*Problem description:* Pull out every line from the listing that has the word "Laura".

(Beginning of Material for this exercise)

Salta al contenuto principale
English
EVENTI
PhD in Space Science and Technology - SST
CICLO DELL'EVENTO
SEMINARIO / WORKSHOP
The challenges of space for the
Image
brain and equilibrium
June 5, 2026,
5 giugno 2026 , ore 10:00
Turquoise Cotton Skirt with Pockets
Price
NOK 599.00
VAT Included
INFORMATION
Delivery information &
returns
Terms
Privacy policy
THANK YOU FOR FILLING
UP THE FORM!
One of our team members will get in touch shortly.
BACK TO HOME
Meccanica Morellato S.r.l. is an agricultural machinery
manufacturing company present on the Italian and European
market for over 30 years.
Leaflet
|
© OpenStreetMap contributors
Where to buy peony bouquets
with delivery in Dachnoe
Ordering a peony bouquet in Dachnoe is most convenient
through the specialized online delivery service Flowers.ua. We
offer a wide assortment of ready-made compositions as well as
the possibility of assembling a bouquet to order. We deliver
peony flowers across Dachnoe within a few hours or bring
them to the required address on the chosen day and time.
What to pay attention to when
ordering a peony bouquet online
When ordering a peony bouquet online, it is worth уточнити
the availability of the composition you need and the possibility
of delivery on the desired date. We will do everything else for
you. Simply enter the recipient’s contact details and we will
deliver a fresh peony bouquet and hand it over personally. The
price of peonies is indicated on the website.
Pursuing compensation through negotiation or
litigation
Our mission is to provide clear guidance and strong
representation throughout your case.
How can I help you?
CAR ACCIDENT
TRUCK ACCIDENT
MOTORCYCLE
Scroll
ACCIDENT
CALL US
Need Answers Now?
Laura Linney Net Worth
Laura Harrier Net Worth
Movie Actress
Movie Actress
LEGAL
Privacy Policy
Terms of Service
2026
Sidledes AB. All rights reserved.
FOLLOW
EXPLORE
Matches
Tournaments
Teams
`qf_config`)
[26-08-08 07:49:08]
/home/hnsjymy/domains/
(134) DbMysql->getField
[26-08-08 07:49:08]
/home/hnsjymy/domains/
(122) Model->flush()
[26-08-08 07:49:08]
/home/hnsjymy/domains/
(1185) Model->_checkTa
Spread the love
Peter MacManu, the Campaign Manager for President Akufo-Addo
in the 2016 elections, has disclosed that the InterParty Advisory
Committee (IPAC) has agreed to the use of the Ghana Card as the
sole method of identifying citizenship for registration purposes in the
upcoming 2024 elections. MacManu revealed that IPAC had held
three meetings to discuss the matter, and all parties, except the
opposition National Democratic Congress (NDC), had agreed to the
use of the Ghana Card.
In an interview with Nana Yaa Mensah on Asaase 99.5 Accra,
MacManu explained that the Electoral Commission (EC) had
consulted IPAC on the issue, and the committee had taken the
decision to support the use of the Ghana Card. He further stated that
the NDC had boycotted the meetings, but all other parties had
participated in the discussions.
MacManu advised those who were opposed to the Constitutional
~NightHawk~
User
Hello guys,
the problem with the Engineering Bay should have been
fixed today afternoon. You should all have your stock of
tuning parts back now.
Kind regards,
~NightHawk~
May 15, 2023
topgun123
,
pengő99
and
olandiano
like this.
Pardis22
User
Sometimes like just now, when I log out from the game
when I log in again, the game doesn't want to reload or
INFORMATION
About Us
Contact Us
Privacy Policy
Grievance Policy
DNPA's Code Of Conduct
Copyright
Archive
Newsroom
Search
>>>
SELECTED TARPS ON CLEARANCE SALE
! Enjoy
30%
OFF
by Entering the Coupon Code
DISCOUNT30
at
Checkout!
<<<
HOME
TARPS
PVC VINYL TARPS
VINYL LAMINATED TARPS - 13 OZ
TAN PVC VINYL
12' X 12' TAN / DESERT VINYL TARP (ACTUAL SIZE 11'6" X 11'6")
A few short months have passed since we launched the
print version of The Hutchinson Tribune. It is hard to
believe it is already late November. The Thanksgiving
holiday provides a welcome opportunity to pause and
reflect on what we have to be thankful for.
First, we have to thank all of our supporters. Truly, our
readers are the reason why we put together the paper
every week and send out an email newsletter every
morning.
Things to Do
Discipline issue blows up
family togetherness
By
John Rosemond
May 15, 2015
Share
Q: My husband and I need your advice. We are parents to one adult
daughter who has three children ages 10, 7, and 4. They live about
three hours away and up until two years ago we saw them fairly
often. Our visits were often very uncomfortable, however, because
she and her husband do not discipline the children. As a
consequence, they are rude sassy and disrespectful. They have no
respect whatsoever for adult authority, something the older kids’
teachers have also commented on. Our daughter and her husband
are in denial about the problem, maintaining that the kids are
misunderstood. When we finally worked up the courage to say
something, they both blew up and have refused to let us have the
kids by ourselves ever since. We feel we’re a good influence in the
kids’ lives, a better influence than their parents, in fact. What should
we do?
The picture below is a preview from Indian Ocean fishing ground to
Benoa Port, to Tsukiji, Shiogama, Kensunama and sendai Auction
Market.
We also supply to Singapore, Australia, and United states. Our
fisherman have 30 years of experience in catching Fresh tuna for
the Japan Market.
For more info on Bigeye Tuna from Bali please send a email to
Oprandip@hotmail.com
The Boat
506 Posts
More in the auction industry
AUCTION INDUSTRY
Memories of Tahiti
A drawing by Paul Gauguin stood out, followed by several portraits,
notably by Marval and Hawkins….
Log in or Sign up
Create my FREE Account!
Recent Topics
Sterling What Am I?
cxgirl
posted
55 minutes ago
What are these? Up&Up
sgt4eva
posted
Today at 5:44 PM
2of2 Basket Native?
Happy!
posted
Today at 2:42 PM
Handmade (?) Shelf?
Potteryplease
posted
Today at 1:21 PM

(End of Material for this exercise)

*Written solution:*
Laura Linney Net Worth
Laura Harrier Net Worth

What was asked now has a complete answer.